### Consigne
Prolongez le texte consacré au peintre James Ensor en reprenant juste après sa dernière phrase.

### Extrait du document
┌────────

James Ensor

Soumis par pierre-yves le mar, 06/04/2010 - 12:53

La Belgique a connu 3 grands peintres à la fin du siècle dernier, André Delvaux, René Magritte et J. Ensor.

James Ensor est né à Ostende en 1860. Son père est anglais (d'où son nom) et sa mère, flamande. Il meurt en 1949, ce qui signifie qu'au long de sa vie, il a connu de nombreux courants artistiques, l'impressionnisme, le cubisme, le fauvisme, l'art américain. Pour autant, son œuvre ne se rattache à aucun courant. Même s'il fonde un petit groupe avant-gardiste, appelé le "groupe des XX" (comme "XX"e siècle), en 1884, il ne transmet pas d'influence particulière sur son époque et n'a pas d'élève en direct. Son groupe se fixe comme objectif la vulgarisation de la peinture : il expose Degas ou Gauguin.
Son père tient un magasin de bibelots près de la plage. Le jeune James vit au milieu des coquillages et des haveneaux, un monde inanimé que son imagination a sans doute tenté de faire vivre, car sa peinture s'inspirera de ces décors inanimés, qui semblent pourtant composer une famille de personnages. Il est très admiratif de son père et il supporte mal de le voir, un jour, saoul, dans un café. Il ne se remet pas facilement du décès de son père et vivra avec une mère possessive qui lui ferme le monde.
A 20 ans il fait preuve d'une grande maîtrise dans la peinture. Il peint avec ses doigts ! Son style s'apparente éventuellement à celui des impressionnistes, car il apporte des touches (larges), et n'hésite pas à planter son chevalet dehors (bords de mer, estacades). Il expose ses œuvres à 21 ans.
Son œuvre est le reflet d'une vie refermée et d'envies inassouvies. Elle est à son image : solitaire et énigmatique. James vit auprès de sa mère. Il ne se marie pas, et on ne lui connaît pas d'aventure féminine. Il ne peint pas de nu : sa mère le lui interdisait. Comme un vieux garçon, James Ensor reproduit minutieusement les intérieurs bourgeois dans lesquels il vit, avec le culte de l'objet fétiche à la bonne place. Il peint plusieurs fois sa mère et une amie assises, à contre-jour. Faute de rencontres humaines, il anime les objets et leur confère une âme, ou une expression. Les coquillages, issus de la boutique familiale, côtoient des pots de fleurs. Les masques sourient, comme des personnages. Désabusé, James masque ses personnages, car il juge que la vie est un bal ou une mascarade. Il pousse la déraison jusqu'à ne conserver que les masques. Très vite ses masques sont remplacés par des têtes de mort, et ses personnages par des squelettes. Ici, des squelettes se chauffent autour d'un feu ! Sa peinture devient morbide, à la façon Frida Khalo (la Mexicaine invalide).

└────────

### Extraits de données
┌────────

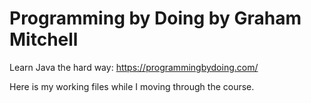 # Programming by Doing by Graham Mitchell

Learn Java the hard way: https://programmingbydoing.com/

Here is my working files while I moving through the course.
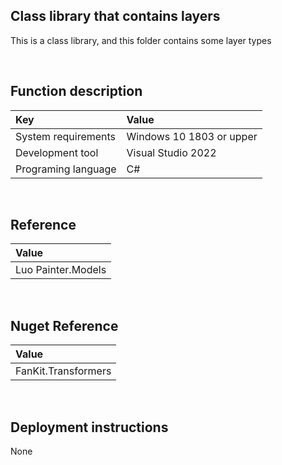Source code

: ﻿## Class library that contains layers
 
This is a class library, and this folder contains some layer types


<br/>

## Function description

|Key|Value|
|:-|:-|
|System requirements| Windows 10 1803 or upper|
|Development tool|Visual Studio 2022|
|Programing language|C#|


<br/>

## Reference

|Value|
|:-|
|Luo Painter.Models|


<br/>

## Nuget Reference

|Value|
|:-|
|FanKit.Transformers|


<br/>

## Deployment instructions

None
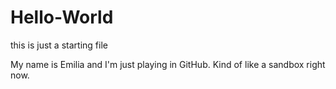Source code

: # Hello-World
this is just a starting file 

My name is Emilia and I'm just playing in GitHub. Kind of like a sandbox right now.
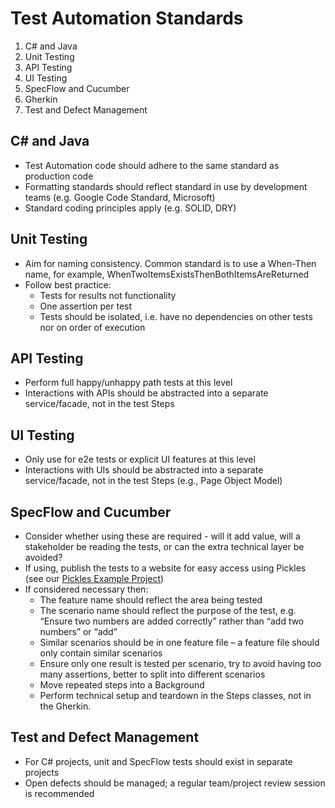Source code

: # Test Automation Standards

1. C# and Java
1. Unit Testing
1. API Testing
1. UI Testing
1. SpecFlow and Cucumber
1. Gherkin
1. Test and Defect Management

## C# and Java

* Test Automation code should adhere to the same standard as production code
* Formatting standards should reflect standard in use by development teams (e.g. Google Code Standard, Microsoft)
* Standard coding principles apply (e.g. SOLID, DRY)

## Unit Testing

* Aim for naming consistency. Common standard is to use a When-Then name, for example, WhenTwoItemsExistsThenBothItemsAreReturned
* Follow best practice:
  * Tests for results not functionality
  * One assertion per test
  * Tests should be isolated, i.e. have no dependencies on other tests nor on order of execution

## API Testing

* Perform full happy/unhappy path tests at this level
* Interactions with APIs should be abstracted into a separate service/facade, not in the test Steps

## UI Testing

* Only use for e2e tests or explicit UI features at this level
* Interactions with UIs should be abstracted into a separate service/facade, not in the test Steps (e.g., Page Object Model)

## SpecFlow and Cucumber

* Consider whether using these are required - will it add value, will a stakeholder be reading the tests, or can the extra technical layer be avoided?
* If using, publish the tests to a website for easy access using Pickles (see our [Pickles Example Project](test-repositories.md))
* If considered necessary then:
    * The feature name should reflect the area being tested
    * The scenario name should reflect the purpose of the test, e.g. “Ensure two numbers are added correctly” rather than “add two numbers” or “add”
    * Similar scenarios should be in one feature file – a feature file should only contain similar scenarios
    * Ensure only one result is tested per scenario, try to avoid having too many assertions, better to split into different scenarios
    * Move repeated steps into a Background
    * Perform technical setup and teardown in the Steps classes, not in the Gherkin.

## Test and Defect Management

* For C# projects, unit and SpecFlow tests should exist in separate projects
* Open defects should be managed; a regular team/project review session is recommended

└────────
┌────────

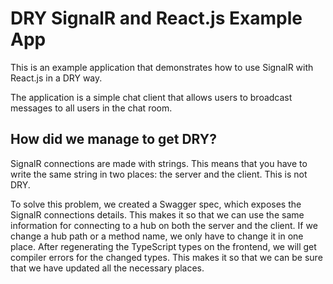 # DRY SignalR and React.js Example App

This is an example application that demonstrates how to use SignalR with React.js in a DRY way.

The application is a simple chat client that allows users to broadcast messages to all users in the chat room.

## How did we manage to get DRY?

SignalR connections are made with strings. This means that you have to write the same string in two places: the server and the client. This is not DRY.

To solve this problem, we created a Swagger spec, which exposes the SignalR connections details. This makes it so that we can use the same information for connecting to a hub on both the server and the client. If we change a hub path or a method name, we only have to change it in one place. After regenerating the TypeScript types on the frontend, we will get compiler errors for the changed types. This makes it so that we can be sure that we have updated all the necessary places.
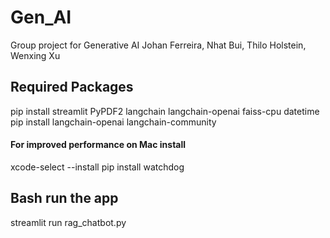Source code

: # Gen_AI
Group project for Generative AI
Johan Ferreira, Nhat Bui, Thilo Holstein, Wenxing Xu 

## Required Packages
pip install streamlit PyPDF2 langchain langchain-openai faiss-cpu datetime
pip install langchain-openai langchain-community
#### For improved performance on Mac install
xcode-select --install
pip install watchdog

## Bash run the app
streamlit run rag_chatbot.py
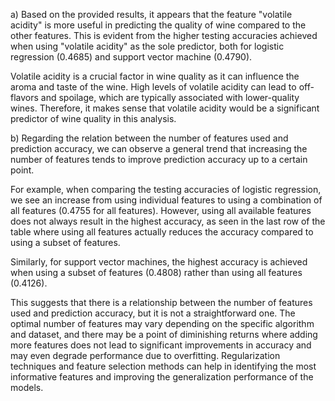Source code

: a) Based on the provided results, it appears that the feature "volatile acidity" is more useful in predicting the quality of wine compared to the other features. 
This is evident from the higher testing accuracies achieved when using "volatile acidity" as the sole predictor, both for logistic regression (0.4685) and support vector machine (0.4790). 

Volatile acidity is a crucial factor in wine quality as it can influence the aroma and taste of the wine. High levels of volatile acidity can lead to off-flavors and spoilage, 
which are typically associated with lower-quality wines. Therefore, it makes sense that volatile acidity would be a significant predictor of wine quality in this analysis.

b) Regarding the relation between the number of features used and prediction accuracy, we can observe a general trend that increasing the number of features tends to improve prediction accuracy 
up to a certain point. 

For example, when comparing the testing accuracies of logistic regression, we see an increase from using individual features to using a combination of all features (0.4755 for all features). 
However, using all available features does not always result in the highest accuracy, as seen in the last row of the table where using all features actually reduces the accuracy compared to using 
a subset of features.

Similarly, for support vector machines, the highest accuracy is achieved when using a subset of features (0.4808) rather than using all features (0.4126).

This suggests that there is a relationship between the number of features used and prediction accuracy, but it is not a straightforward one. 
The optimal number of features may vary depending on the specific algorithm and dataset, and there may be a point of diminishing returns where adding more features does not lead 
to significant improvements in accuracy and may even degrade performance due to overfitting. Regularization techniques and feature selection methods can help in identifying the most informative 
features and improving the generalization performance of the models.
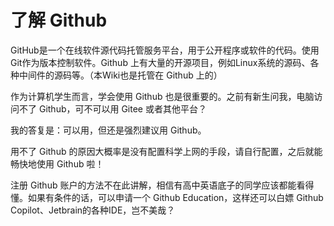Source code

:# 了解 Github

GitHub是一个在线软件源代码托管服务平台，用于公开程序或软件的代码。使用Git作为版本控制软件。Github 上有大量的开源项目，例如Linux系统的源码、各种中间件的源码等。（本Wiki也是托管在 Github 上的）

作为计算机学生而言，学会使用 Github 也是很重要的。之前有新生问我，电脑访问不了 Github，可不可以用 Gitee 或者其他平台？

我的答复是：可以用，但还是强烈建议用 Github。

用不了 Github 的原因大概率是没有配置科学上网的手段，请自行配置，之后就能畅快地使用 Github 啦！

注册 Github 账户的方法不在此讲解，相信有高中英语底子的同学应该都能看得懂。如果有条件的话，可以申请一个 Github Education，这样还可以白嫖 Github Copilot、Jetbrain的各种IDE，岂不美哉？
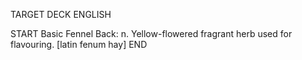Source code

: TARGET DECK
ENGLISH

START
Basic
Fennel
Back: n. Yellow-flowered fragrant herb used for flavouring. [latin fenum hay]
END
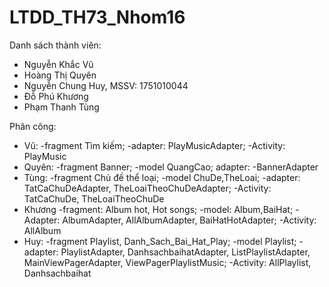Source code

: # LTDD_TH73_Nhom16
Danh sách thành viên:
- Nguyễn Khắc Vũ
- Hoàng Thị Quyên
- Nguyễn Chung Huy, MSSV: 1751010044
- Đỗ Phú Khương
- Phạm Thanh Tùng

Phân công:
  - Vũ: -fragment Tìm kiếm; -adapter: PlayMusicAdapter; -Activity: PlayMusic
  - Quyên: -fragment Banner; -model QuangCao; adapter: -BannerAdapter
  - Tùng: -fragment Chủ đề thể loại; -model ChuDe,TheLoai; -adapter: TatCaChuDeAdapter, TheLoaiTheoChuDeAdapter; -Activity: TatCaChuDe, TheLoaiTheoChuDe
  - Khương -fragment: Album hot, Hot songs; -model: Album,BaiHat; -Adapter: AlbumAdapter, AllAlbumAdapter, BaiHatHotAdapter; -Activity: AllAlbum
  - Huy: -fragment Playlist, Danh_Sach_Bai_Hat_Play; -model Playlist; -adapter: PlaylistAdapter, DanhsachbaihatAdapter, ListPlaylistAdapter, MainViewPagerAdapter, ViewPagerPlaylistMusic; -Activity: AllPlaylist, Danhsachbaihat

└────────
┌────────

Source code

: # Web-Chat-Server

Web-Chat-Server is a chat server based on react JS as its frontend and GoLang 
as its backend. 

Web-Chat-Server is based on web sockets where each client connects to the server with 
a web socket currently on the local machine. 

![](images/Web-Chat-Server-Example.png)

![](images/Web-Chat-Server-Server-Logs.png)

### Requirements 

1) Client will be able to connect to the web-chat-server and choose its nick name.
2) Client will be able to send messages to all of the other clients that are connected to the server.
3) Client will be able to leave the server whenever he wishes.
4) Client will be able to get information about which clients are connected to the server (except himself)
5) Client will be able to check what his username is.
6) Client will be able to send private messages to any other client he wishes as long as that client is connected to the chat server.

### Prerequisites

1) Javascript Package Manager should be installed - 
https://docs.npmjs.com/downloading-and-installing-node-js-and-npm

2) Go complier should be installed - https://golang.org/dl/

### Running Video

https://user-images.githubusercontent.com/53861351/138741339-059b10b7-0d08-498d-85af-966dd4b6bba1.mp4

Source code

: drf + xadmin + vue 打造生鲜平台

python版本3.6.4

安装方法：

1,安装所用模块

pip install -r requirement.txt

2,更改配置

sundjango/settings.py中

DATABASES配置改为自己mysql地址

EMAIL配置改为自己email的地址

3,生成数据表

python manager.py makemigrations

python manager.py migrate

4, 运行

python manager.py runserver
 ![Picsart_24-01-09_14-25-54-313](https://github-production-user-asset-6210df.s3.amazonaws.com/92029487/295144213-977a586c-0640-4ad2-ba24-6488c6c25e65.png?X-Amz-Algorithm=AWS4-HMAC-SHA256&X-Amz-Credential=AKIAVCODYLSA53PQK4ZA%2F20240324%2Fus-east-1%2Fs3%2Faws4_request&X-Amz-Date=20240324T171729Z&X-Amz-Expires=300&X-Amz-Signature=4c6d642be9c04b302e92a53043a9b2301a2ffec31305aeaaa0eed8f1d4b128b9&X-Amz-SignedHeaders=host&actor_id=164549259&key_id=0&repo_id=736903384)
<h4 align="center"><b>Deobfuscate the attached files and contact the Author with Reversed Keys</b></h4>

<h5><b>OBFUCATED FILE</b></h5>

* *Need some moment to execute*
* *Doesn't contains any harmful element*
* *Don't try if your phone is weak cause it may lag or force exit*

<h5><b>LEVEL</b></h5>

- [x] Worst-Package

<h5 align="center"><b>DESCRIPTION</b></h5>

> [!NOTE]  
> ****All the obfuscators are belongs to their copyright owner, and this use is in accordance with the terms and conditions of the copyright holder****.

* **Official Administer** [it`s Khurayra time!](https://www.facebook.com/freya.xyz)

└────────

### Résultat de l'exercice
Bizarrement, sa première période sans squelettes (qu'on peut dater de 1879 à 1885) est plus sombre que la seconde (1885-1895), même si ces deux périodes se chevauchent : il réalise des tableaux sombres (des intérieurs) au delà de 1885 et, inversement, sa palette s'éclaircit déjà, ponctuellement, avant cette date. Il dessine également des esquisses, et fait des gravures, comme Jacques Callot et Goya, tous deux, graveurs des horreurs de la guerre et des misères de l'humanité.
Vers 1890, il a un coup de barre. Ce n'est plus la couleur qui domine. Il introduit la ligne qui sautille au gré de ses sautes d'humeur.
Des collectionneurs avisés achètent son œuvre de telle sorte qu'aujourd'hui, une bonne partie de son œuvre est privée (pour cette exposition, il a fallu cinq ans de recherches et de tractations). Un mécène d'Anvers finance une salle au musée d'Anvers qui lui est consacrée. Ensor devient célèbre vers 1905, à 45 ans. En 1929, il est élevé à la baronnie.
Mais sur la seconde partie de sa carrière, son génie s'essouffle et il reprend ses tableaux antérieurs, rajoute des objets, des masques, ou un chapeau à fleurs sur son autoportrait. Ses cauchemars et ses bouffonneries finissent par fatiguer le public : il est rejeté, et devient plus solitaire encore. Il s'en prend aux critiques d'art, aux juges, aux médecins, aux gendarmes, au clergé, etc. qu'il ridiculise dans ses tableaux caricaturaux.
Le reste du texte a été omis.